On 14th March 1984, I was at work in central Belfast, in an office with big windows overlooking Wellington Place. I can’t recall if I had been idly looking out at the street already (likely) or whether something attracted my attention, but I do clearly remember seeing a car which had been approaching the traffic lights on the corner of Donegall Square suddenly do a U-turn and speed the wrong way down the broad, one-way street. It intercepted an oncoming car and forced it to stop at the kerb.
Armed men got out and ordered the driver and passengers out of the stopped car and into the typical “arrested” position, leaning against their car with hands clasped behind their heads. After some time, police vehicles arrived and the “suspects” were taken away.
I didn’t find out the circumstances until seeing the evening news on television. The men arrested at the road side were members of the Ulster Defence Association, (calling themselves Ulster Freedom Fighters, a cover name), who had attempted to murder Gerry Adams, President of Sinn Féin.

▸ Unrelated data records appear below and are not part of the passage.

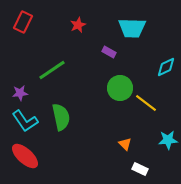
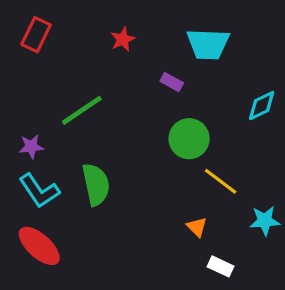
yellow line: (146, 103) -> (221, 181), moved

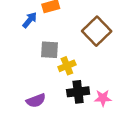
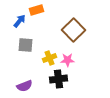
gray square: (50, 50) -> (26, 45), moved
pink star: (103, 98) -> (68, 60), moved

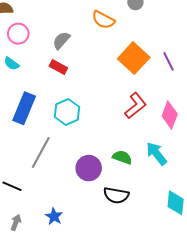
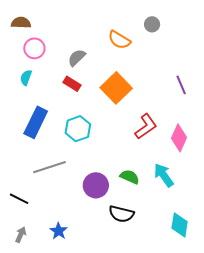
orange square: (134, 58) -> (116, 88), moved
cyan semicircle: (11, 64) -> (26, 78), turned 70
gray line: (41, 153) -> (50, 167), turned 40

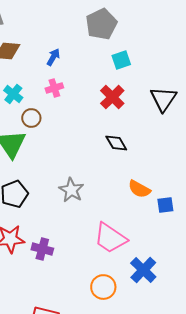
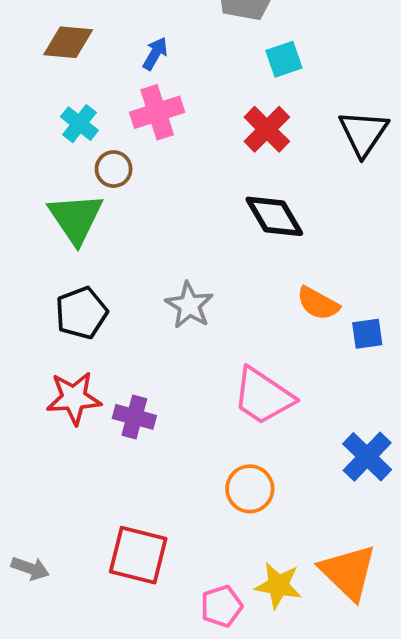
pink cross: (54, 88) -> (157, 112), size x1.5
black diamond: (116, 143) -> (274, 216), size x1.4
blue cross: (143, 270) -> (367, 457), moved

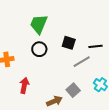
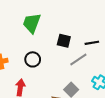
black circle: (39, 49) -> (33, 59), moved

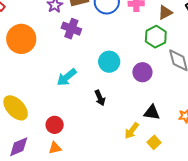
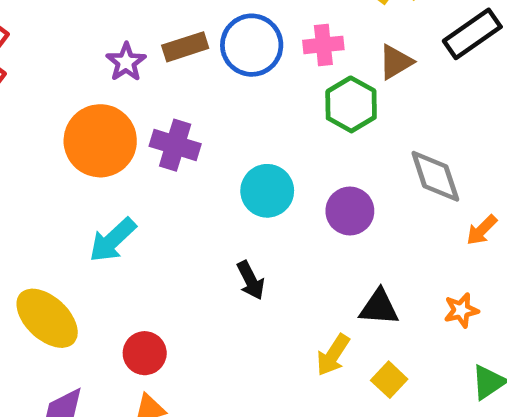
purple cross: (71, 29) -> (175, 145), moved
green hexagon: (156, 37) -> (351, 104), moved
orange circle: (21, 39) -> (100, 141), moved
cyan arrow: (67, 77) -> (113, 240), moved

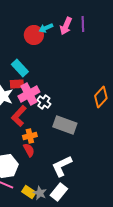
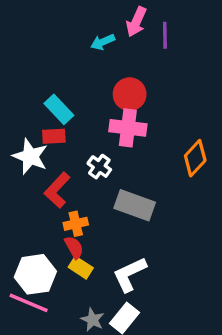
pink arrow: (66, 26) -> (136, 22), moved
red circle: (34, 35) -> (130, 94), moved
pink cross: (29, 94) -> (128, 128), moved, turned 35
yellow rectangle: (29, 192) -> (81, 268), moved

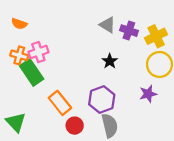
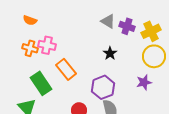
pink cross: (38, 52) -> (47, 45), turned 30
green rectangle: (32, 72) -> (41, 83), moved
orange rectangle: (60, 103) -> (66, 69), moved

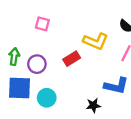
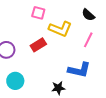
pink square: (42, 24) -> (38, 13), moved

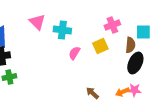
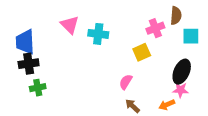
brown semicircle: (130, 45) -> (176, 16), moved
pink semicircle: (74, 53) -> (126, 82), moved
pink star: (134, 90) -> (180, 90), moved

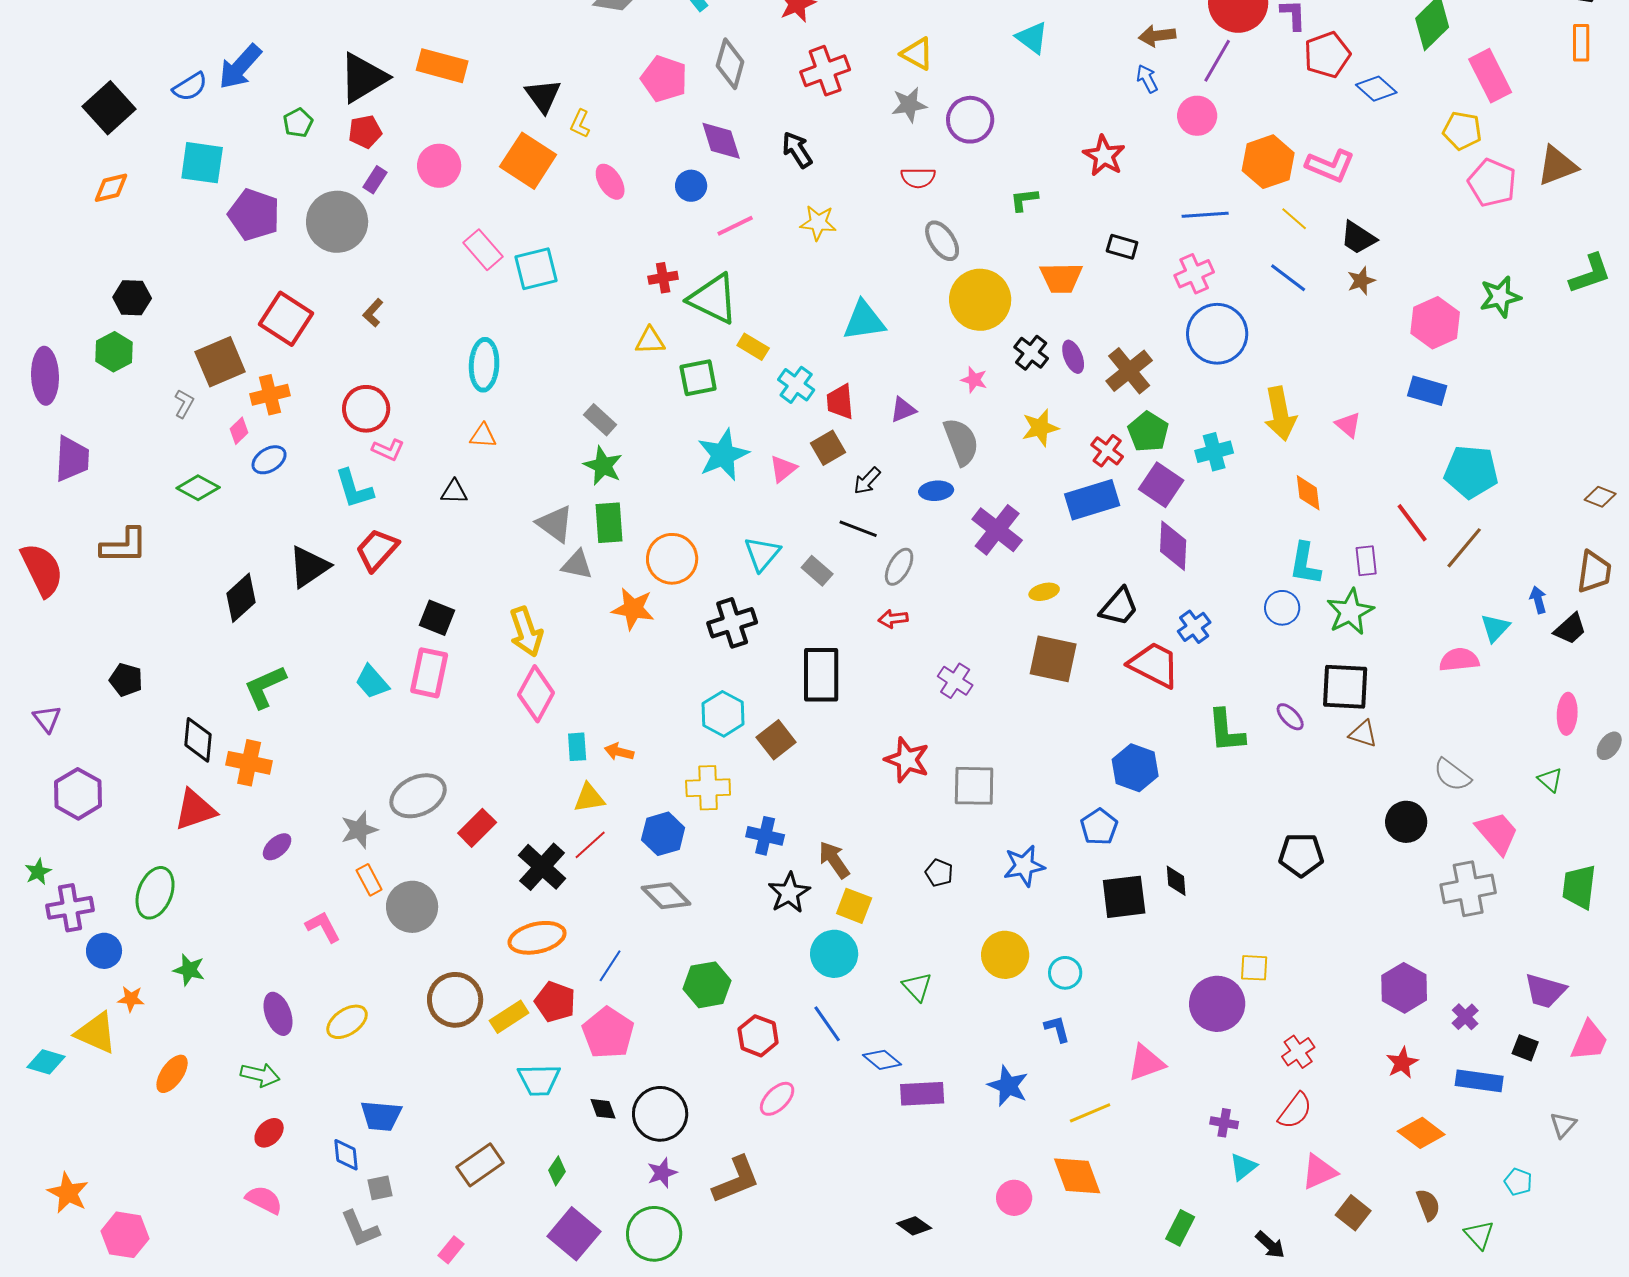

He and three SF colleagues had been shot and wounded — Adams most seriously — as they travelled by car from a court appearance, (on a count of obstruction following an previous confrontation with police). The UFF men later got long jail sentences.
According to the official account, the would-be murderers had been aprehended by off-duty police officers. According to Sinn Féin, the authorities had had prior knowledge of the attack and had allowed it to happen.
I think that subsequently the idea of “off-duty” police has quietly mutated into “undercover” officers, because the original term is clearly not credible. The fact of the sudden, unprovoked U-turn of their car is evidence enough that they were acting under control at the time. And something else stays with me: those guys were scary. Absolute hard men: muscular, trained and precise. As it happened, a real off-duty policeman (I assume) came on the scene very soon after the incident, and helped by collecting firearms from the car in a plastic carrier bag. He looked and moved like a slightly podgy child in comparison to the others. Normal, in other words.
I don’t know who those men were. I would guess SAS or similar, because I just can’t envisage shock troops like that being local police. I have no knowledge of how undercover forces operated in Belfast in those days, and so I can say nothing about whether the events lend credence or not to the Sinn Féin collusion claim. I can only tell what I saw.